Se habla de biodiversidad y de diversidad cultural, mientras la consecuencia más evidente del modelo vigente de globalización quizás sea la homogeneización de prácticas e imágenes a través de la propaganda que ejercen los medios de comunicación y la homogeneización de las especies biológicas en orden a su rendimiento en la agricultura, la ganadería o la medicina.

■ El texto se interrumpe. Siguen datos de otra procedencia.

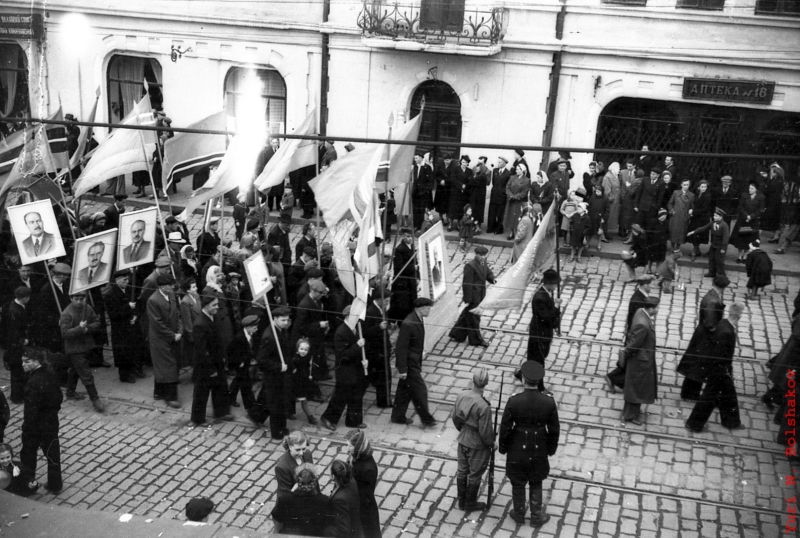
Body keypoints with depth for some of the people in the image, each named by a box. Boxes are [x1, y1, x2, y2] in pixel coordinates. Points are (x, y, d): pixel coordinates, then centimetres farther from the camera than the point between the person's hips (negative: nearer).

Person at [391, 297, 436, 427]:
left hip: (415, 361, 9)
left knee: (405, 389, 18)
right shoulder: (408, 324, -26)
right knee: (420, 390, 0)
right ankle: (426, 418, 13)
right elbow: (401, 347, -23)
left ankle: (398, 416, 30)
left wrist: (422, 352, 8)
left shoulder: (419, 319, 2)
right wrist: (402, 369, -21)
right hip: (409, 363, -9)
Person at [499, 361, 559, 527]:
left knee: (518, 484, 21)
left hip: (517, 450, -1)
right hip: (539, 451, 1)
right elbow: (554, 430, -8)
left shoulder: (514, 401, -24)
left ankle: (519, 514, 40)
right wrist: (551, 448, 10)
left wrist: (502, 447, 4)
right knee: (536, 484, 24)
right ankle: (536, 516, 35)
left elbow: (505, 428, -14)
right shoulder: (549, 402, -19)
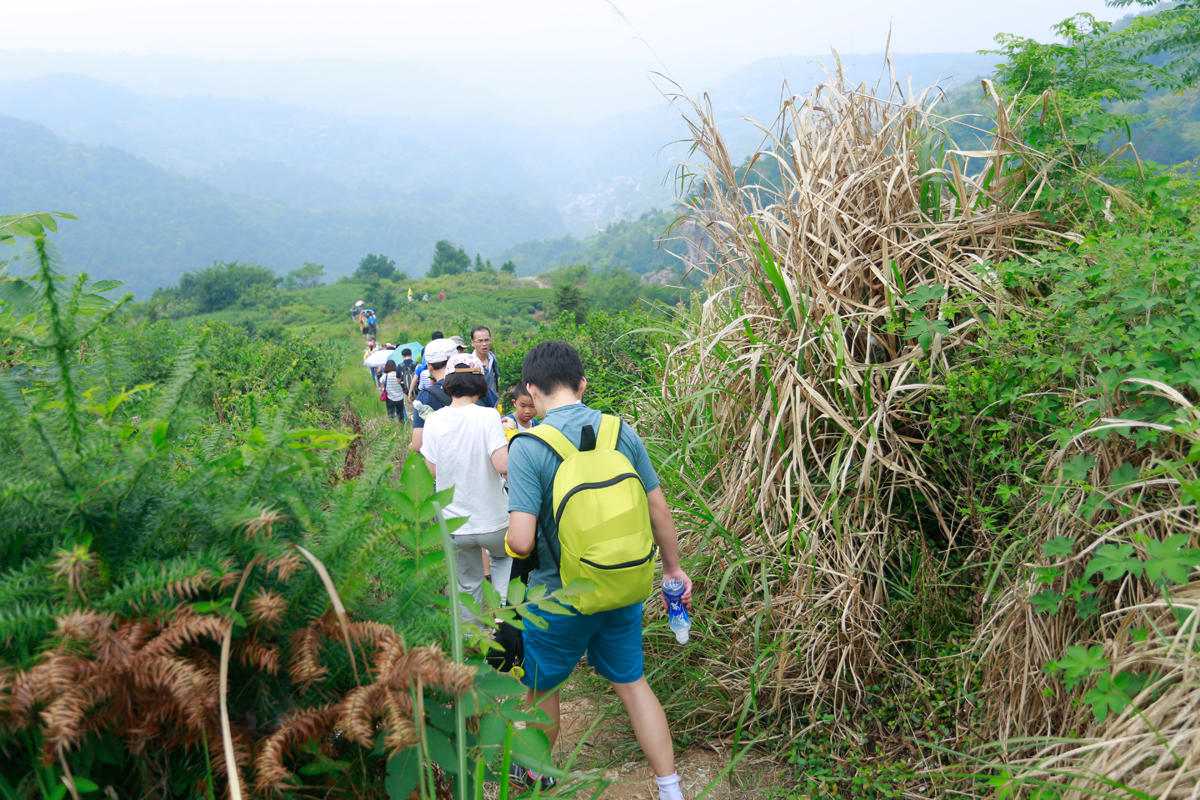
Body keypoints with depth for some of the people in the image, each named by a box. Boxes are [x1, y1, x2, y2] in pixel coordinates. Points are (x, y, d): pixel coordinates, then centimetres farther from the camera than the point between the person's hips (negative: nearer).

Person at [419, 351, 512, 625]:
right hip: (492, 521, -2)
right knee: (503, 557, 30)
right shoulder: (488, 417, -17)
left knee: (467, 584, 21)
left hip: (453, 526, 2)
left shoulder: (434, 421, -7)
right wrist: (506, 439, -4)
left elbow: (432, 470, 0)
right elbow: (503, 466, -24)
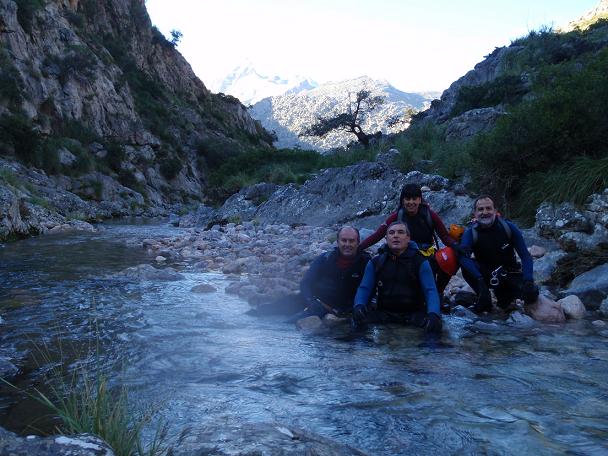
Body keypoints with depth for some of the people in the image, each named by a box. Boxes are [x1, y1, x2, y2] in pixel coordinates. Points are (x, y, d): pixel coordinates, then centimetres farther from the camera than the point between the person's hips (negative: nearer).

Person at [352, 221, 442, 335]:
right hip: (383, 313, 1)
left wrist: (434, 314, -28)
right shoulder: (375, 263, 11)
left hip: (413, 314, -1)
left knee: (433, 325, -32)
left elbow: (430, 291, -7)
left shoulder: (420, 262, 4)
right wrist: (358, 306, -19)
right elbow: (364, 289, 5)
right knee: (359, 318, -29)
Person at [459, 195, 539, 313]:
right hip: (486, 275, -1)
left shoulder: (508, 227, -11)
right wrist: (479, 279, -47)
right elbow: (463, 256, -33)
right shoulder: (471, 232, -15)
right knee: (466, 267, -30)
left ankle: (505, 295, 7)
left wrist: (528, 280, -28)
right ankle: (484, 299, -10)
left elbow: (525, 256, -11)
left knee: (532, 293, -25)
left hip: (510, 274, 1)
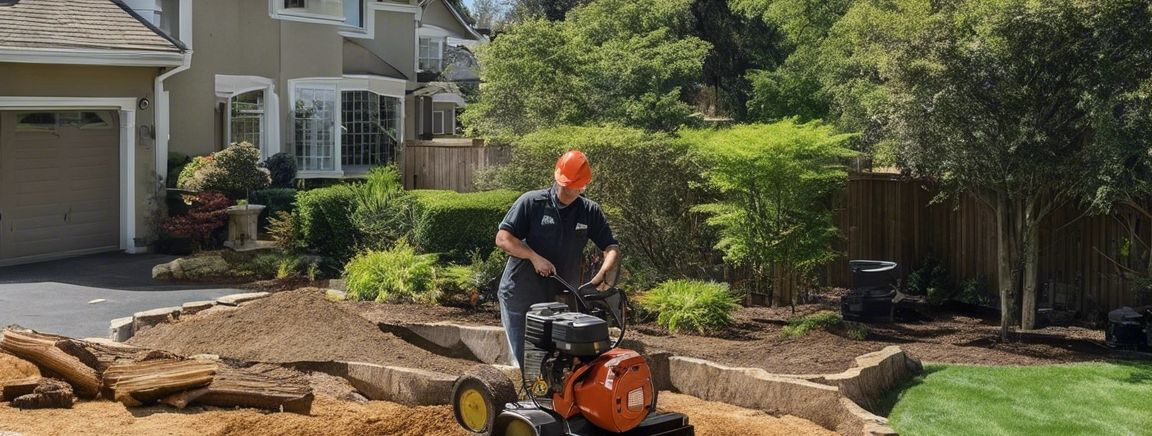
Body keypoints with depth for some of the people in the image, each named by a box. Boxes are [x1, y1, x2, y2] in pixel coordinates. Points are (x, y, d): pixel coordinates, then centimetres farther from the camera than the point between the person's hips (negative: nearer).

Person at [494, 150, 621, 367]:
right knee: (525, 360, 1)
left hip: (560, 300, 3)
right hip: (520, 298, -3)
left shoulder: (590, 212, 3)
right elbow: (503, 238, -10)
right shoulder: (531, 202, -6)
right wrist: (535, 257, -22)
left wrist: (601, 275, -18)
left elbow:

Pero lo que hoy nos aparece como riqueza, como diversidad, es sólo la imagen de esas culturas históricas que aún quedan sobre la tierra, la imagen de las especies animales y vegetales que aún sobreviven, mientras el soporte a través del cual se articulan esas imágenes de la diversidad es casi siempre el mismo. Las más de las veces, esa diversidad que ahora la cultura nos propone como riqueza, no son sino fragmentos, ruptura de toda coherencia, negación de la experiencia unitaria, desde el momento en que cualquier visión del mundo que presuponga una armonía, una sinfonía de lo diverso, se considera superada, como otro más de los grandes relatos de una historia cuyo final ha sido ya decretado. Como también lo es postular hoy una recuperación de la unidad y de la coherencia en tanto que el pensamiento posmoderno no sólo nos ha negado una forma de vivir basada en el sentido sino que nos propone como única razón legitimadora el criterio de eficiencia.

Cualquier intento de explicar la realidad y el mundo de una manera integradora es considerado absurdo y anticuado. La fragmentación del pensamiento humano parece estar ganando la batalla a la sensatez.

Se habla hasta la saciedad de los derechos humanos, pero la vara de medir no es la misma según de quien se trate.